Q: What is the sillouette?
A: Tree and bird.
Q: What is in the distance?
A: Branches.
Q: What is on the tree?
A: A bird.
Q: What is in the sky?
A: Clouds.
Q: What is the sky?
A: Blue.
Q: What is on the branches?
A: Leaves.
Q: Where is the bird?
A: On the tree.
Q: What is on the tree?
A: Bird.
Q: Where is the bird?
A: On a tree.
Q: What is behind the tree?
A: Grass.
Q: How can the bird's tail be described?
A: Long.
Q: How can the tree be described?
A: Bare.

...

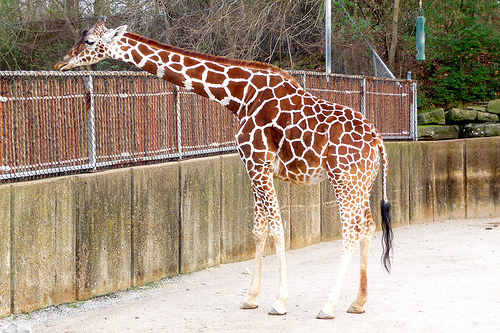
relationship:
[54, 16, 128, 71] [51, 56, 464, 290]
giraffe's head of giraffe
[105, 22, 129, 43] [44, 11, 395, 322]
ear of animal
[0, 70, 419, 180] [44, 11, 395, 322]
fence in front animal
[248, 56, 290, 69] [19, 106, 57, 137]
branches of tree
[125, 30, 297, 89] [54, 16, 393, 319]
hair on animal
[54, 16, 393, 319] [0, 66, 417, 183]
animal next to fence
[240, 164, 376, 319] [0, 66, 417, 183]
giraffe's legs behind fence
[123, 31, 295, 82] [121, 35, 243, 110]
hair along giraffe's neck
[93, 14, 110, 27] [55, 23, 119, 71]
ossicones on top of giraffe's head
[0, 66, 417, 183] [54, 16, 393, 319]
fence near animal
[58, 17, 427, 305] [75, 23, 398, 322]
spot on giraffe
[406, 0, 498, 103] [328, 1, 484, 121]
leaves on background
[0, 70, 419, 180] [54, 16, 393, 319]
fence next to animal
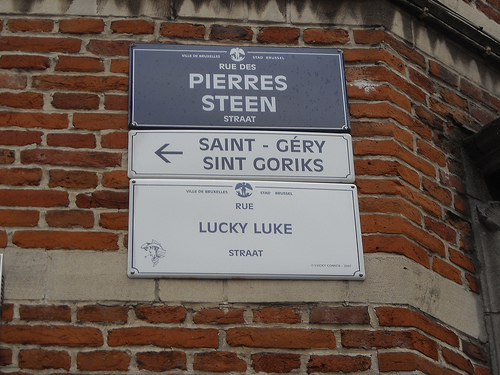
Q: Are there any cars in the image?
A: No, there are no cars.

==

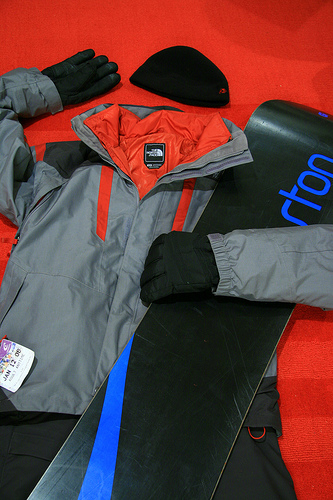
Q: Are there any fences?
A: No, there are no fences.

> [Task requirements] Please state how many lines above contain the word "described", and reply with that number only.

> [Problem solution] 2